SAN DIEGO (CBS 8) -- When you build a home addition, you have to foot the bill for building permits and pay your fair share of property taxes. The law is supposed to apply to everybody.
But San Diego County Supervisor Bill Horn still hasn't completed his building permits on home construction projects he began more than a decade ago.
It has been six years since CBS News 8 investigated building permits on Supervisor Horn’s ranch on West Lilac Road in Valley Center.
Horn constructed two room additions onto his garage – totaling more than 800 square feet – without getting the required permits.
His now-collapsed driveway retaining wall and water pump house also were built without permits, according to county inspection records.

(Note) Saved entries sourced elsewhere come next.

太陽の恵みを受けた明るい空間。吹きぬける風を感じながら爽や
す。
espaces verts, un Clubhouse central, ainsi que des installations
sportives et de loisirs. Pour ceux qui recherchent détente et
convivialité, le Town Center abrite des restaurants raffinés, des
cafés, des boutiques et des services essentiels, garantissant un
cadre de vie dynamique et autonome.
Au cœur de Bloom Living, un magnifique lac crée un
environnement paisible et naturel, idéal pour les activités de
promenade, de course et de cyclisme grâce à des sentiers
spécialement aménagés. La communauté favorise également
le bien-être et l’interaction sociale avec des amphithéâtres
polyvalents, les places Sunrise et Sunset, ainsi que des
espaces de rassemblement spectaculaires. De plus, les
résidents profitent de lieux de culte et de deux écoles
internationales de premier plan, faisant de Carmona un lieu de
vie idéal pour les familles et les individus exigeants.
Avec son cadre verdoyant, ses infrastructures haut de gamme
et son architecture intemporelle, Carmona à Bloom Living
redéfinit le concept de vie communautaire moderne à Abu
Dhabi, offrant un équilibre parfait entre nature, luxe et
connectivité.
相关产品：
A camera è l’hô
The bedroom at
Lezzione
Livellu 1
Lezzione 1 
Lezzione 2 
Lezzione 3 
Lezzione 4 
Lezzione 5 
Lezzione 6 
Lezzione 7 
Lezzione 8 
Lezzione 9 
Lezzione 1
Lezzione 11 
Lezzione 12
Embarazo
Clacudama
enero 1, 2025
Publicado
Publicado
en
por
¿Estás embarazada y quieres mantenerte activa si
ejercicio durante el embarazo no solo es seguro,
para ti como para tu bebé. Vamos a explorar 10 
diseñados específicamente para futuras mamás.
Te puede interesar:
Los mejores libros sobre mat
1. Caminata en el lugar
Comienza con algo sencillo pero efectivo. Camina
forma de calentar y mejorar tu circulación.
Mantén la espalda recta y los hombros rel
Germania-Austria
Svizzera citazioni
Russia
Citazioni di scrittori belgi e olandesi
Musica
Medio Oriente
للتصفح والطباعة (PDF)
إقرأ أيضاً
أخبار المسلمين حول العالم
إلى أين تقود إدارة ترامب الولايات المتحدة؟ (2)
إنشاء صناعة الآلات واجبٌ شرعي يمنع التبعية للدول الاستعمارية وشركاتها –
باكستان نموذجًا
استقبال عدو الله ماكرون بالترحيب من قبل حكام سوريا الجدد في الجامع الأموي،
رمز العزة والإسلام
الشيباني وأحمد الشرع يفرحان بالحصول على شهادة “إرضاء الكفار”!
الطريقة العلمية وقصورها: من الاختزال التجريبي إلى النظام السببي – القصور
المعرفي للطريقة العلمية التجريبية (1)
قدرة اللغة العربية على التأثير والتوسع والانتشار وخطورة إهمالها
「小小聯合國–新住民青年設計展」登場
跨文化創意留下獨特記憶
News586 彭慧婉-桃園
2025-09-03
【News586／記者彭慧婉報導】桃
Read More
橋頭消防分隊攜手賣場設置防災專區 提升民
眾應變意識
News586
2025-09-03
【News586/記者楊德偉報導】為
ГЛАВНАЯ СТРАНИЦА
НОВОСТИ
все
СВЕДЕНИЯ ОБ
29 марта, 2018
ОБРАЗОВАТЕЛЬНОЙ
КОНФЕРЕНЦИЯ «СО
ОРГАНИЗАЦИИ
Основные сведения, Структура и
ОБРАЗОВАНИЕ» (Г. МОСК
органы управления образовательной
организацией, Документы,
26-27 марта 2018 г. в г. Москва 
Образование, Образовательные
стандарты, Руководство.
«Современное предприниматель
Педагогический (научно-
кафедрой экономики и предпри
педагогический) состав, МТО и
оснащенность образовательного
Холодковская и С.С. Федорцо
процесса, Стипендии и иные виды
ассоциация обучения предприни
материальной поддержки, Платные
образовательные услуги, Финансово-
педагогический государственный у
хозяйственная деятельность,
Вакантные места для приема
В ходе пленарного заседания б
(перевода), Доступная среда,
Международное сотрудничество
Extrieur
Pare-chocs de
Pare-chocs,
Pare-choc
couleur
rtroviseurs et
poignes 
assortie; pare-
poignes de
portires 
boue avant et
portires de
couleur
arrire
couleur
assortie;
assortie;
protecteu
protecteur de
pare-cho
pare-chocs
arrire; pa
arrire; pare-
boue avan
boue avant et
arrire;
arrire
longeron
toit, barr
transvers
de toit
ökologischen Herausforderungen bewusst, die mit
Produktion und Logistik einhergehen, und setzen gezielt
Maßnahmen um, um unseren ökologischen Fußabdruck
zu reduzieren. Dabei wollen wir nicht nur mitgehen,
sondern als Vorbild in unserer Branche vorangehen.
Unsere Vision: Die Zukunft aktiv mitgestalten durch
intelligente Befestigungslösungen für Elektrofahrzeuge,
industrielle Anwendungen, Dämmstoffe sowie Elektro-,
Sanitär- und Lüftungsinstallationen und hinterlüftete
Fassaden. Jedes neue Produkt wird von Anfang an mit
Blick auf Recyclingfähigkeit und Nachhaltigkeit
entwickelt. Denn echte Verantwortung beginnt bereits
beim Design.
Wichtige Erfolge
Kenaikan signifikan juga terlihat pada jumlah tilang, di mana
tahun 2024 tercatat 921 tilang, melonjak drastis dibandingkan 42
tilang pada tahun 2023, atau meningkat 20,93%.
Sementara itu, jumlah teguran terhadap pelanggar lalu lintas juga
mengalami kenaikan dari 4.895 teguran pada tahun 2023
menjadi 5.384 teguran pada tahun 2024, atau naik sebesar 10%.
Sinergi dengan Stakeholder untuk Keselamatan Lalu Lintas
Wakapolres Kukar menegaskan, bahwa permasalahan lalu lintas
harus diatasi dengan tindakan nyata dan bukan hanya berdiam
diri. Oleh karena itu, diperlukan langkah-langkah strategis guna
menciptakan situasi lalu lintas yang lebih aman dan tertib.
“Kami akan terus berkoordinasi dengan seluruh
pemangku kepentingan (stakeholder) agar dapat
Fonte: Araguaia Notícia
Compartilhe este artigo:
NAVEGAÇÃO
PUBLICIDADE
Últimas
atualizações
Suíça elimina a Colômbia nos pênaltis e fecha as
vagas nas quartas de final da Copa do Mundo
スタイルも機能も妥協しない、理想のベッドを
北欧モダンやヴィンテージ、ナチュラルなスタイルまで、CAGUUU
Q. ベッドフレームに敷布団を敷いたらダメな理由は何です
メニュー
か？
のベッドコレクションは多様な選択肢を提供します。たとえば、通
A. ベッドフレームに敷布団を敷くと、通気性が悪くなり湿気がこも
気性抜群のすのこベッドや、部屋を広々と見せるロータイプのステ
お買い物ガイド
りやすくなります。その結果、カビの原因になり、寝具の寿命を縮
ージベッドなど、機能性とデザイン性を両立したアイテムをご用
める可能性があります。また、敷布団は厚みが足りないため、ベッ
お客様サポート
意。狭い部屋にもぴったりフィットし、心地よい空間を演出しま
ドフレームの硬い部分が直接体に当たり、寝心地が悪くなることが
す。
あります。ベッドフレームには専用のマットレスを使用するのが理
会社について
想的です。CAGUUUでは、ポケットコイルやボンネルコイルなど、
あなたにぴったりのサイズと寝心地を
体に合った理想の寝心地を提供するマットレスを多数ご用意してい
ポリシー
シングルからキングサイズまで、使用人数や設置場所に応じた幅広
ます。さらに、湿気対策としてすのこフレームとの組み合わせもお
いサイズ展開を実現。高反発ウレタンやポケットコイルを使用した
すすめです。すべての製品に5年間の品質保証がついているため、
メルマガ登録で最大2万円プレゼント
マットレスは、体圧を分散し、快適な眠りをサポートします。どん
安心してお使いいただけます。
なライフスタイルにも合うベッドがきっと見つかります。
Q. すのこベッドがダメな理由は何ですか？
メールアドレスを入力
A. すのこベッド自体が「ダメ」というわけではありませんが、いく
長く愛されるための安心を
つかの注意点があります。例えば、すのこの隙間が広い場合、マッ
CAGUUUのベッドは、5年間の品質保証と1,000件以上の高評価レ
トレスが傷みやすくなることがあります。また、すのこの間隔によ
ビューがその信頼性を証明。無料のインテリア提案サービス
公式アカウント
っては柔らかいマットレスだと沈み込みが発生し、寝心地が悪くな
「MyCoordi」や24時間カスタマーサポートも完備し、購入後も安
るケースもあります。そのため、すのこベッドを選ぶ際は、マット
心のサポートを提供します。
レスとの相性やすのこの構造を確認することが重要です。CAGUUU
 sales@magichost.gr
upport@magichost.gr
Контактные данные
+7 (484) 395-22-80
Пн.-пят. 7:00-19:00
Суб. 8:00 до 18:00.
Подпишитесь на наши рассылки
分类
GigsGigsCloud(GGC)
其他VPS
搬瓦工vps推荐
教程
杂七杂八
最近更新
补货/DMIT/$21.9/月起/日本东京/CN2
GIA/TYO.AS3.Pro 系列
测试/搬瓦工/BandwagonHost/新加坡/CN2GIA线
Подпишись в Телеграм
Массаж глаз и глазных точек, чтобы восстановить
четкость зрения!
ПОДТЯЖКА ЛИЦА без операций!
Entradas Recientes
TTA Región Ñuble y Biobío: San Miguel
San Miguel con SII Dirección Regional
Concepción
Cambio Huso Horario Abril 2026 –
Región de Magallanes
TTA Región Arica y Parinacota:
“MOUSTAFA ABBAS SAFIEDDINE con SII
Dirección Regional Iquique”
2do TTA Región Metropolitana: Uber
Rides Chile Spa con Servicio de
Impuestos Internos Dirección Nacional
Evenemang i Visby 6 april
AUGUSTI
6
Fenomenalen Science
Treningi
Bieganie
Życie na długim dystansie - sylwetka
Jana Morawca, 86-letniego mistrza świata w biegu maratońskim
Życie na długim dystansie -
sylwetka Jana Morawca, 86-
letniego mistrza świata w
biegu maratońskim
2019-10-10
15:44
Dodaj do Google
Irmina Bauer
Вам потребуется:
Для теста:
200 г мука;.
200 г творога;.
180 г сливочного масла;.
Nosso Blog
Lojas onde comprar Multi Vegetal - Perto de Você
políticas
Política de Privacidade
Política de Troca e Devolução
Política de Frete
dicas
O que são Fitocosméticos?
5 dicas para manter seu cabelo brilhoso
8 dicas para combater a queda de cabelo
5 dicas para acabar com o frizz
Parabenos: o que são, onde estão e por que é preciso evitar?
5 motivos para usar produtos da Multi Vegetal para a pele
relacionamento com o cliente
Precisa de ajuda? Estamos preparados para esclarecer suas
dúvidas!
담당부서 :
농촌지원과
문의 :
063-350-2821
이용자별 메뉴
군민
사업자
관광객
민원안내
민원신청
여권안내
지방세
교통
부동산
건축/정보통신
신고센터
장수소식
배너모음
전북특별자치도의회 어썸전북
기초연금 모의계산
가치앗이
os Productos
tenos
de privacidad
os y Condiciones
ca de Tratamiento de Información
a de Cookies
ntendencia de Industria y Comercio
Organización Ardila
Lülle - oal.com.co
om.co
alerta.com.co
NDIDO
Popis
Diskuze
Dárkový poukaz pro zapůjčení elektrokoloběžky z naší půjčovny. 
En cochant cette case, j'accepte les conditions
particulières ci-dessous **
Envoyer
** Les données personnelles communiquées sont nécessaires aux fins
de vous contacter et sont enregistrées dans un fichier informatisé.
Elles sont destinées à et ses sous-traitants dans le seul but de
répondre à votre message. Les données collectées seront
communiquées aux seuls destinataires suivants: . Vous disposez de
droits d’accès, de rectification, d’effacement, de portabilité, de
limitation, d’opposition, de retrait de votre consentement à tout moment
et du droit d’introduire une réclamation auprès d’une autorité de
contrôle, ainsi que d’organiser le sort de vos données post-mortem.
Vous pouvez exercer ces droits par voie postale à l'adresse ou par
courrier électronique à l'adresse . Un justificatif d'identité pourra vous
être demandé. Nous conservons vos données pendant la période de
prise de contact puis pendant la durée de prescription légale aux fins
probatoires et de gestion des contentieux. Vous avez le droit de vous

Horn initially said he was going to fix the problem. “It may take several months to get the necessary permits and I apologize to my constituents,” he wrote in a 2010 statement to CBS News 8.
But that was six years ago and his building permits still are not complete.
“It certainly raises the specter of an ethical issue that should be reviewed properly,” said Mark Jackson, a member of the Valley Center Community Planning Group.
Jackson offered his personal opinion about Bill Horn's incomplete permits.
“The requirement for any homeowner in the county is if you're going to make an improvement you file a permit, you get inspections, and you get it done in a timely manner,” explained Jackson.
In the wake of CBS News 8’s 2010 investigation, Supervisor Horn did file for the required building permits and he paid thousands of dollars in back taxes when his property was reassessed.
But as soon as the controversy died down, Horn let his building permits expire in 2014 and he never brought his construction up to code, records show.
Horn declined to be interviewed on camera for this report but issued a short written statement via email.
"This is work in progress,” Supervisor Horn wrote. “I am not in violation. Assessments and property taxes are current and paid in full."
No code enforcement action has been taken against Supervisor Horn.
San Diego County Planning and Development Services recently inspected the property in response to a code enforcement complaint and found no safety concerns.
Planning department spokesperson Alex Bell emailed CBS News 8 the following statement regarding the inspection of Horn’s ranch:
“On April 22, 2016, staff from Planning and Development Services visited the site. Staff found the building to be in the same condition as the last inspection; there are no immediate safety concerns. The driveway is considered an existing driveway, therefore there are no requirements to upgrade or widen the driveway to current County standards.
A codes case was not opened, as the expiration of permits does not activate a code enforcement case. It would become a code enforcement case if there were safety concerns, or if we learn the property owner is continuing to construct without renewing his or her permits.”